When I roll and toss my way through sleep most nights, I am not worrying about today as much as I sometimes fear tomorrow, how to prepare for the next storm before I understand the new one.
Our civic life in America has changed but barely changed its official structure in nearly 300 years, and that is called peace and holy tradition. “At the same time, writes Spiritual Philosopher Joan Chittister, “we never forget – if we ever knew it – that peace is not a state of lifelessness and life is not a lily pond, it is a bay inside an ocean.”
Our President is riding a wave of change, and I don’t want to drown in anger and hatred.
Every new storm brings a new set of circumstances and fears to consider. As a former political journalist, I failed to prepare myself or anyone else for the coming storm, and neither did my embarrassed former colleagues. I wasn’t ready, but I am busy getting ready now with my Sanctuary Blog and some first-class reading and meditation. I want space and time to sort it out quietly. I’d love it if people of good faith wish to join me here on this blog I created years ago.
People keep asking me, “What were they thinking?” Perhaps we all must find the answer rather than ask the question.
A Sanctuary Blog is not about significant change. It’s about standing still in a torrent of change, looking at the dogs and flowers, and figuring out what comes next. It’s like a private club for people who need to escape the noise and remember what it means to be peaceful and sleep.
There will always be change, and while this turmoil is unnerving and keeping us up at night. I won’t insist on missing yesterday when today has swept it away like leaves in Autumn. Yesterday no longer exists.
In my often agitated sleep, I know I do not have the luxury of running away. I cannot, and won’t, ignore what’s going on as if it were someone else’s problem. My Uncle Harry used to look me right in the eye when he told me that one Jew’s problem was every Jew’s problem.
I didn’t know what he was talking about. I’m getting there.
Much of the fear and angst sweeping the country is about this. We know it will take its toll on us. Clinging to the past is not a matter now; there is only a present in the sense of an Angry Revolution or civic breakdown. I call it a Spiritual Tsunami.
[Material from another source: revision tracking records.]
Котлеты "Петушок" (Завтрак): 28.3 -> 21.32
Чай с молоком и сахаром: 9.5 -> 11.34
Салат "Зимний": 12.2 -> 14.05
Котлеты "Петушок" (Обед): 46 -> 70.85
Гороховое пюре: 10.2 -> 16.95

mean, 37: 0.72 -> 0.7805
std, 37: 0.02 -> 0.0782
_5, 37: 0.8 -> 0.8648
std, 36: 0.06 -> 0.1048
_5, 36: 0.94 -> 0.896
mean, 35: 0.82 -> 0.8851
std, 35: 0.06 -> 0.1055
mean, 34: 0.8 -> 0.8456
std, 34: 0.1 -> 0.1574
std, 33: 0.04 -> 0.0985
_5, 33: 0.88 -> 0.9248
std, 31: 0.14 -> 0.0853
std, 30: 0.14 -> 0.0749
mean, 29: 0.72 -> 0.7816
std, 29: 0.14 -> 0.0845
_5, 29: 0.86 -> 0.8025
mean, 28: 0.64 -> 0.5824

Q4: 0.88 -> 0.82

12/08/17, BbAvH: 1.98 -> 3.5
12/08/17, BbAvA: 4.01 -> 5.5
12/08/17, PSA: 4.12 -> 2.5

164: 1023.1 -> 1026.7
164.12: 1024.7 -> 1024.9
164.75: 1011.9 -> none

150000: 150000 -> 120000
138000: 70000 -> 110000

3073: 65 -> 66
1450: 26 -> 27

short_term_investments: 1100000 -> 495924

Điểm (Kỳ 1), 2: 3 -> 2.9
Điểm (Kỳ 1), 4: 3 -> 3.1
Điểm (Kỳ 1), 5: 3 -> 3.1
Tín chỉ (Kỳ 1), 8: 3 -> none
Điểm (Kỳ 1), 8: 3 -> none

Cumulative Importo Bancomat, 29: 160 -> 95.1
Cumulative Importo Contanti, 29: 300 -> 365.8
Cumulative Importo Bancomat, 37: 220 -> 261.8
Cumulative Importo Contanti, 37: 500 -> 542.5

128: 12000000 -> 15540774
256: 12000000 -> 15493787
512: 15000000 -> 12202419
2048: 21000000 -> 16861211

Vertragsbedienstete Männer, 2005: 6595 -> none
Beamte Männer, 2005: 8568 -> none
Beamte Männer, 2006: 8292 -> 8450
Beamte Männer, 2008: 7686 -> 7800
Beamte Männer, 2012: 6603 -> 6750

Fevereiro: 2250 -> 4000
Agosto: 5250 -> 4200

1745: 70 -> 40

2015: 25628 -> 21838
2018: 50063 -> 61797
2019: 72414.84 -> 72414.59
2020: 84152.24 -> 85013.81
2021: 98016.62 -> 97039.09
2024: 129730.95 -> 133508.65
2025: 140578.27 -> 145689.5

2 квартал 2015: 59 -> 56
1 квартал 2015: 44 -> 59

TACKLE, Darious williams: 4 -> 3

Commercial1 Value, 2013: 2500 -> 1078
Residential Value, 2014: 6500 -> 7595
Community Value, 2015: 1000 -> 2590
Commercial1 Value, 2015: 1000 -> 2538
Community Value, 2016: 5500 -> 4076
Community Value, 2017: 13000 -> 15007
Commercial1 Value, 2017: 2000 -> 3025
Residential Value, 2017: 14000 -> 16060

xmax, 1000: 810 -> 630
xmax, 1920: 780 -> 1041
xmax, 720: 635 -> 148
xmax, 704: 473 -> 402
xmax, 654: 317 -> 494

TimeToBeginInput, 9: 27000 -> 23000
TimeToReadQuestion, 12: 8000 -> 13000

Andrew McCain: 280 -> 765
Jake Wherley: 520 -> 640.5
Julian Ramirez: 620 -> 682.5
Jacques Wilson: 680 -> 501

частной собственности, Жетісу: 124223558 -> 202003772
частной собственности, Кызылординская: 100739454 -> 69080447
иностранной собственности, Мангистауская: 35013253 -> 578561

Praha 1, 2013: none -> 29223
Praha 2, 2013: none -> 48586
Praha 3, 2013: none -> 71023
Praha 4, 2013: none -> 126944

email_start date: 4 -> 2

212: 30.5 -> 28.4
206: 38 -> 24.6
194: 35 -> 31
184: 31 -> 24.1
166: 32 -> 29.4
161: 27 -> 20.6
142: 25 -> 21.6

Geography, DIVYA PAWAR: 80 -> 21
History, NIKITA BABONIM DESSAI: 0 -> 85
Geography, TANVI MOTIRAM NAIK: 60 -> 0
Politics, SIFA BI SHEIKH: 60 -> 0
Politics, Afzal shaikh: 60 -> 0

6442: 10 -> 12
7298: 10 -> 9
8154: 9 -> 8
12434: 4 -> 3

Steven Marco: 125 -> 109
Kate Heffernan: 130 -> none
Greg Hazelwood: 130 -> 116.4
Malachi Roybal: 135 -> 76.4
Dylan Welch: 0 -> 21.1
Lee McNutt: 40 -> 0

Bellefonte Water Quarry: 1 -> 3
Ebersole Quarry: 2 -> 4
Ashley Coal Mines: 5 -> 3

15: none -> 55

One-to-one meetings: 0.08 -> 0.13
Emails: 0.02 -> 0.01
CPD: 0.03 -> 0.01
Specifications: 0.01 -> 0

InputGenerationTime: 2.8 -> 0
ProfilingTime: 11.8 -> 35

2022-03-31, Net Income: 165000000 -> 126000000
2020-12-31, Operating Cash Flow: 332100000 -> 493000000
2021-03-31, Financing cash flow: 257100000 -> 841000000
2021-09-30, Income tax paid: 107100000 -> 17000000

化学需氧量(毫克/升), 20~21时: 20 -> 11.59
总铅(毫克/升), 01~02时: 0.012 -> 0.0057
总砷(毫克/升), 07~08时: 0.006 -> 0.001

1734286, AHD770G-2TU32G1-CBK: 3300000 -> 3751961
In her writing about change, Chittister reminds me that furious winds and giant storms freshen life and threaten to swamp it. Humans are not creatures who embrace significant change. They often demand it without quite knowing what it can mean.
Everything is changing too fast to keep up with. People seem to want a change, and they are getting one. I often remember this when I watch the familiar be pushed away. It’s not my problem; it’s everyone’s problem.
I know that the future has not made itself apparent. I don’t intend to unthinkingly resist change until the world no longer notices that I’m still here. I was too arrogant to notice the significant change, but I see it now.
I can’t see where this ends up, and that has kept me up once or twice. However, I am settling down and in a good place.
For me, it’s a choice whether or not to run the risk in my old age of becoming part of a new, stunned, but mushrooming culture forming that is also losing sleep over how to deal with a society sweeping past me and wondering how to regain its balance in a Tsunami of significant proportions. I hope the blog is a peaceful and safe place to begin the difficult challenge of sorting out our great mess.
But then I remembered what was essential: Everything new is not the end of the world. Quite often, it signals the beginning.
I always think, weathering a storm makes me a better, wiser sailor. This storm is monumental, but past others have also been. I’m not frightened, I’m just getting prepared. And…always seeing the gifts, the humor, the lesson.
Nice, Linda, thanks.
Mister Katz–You must always remember that change is inevitable—except from a vending machine!
Thank you for sharing your reflections.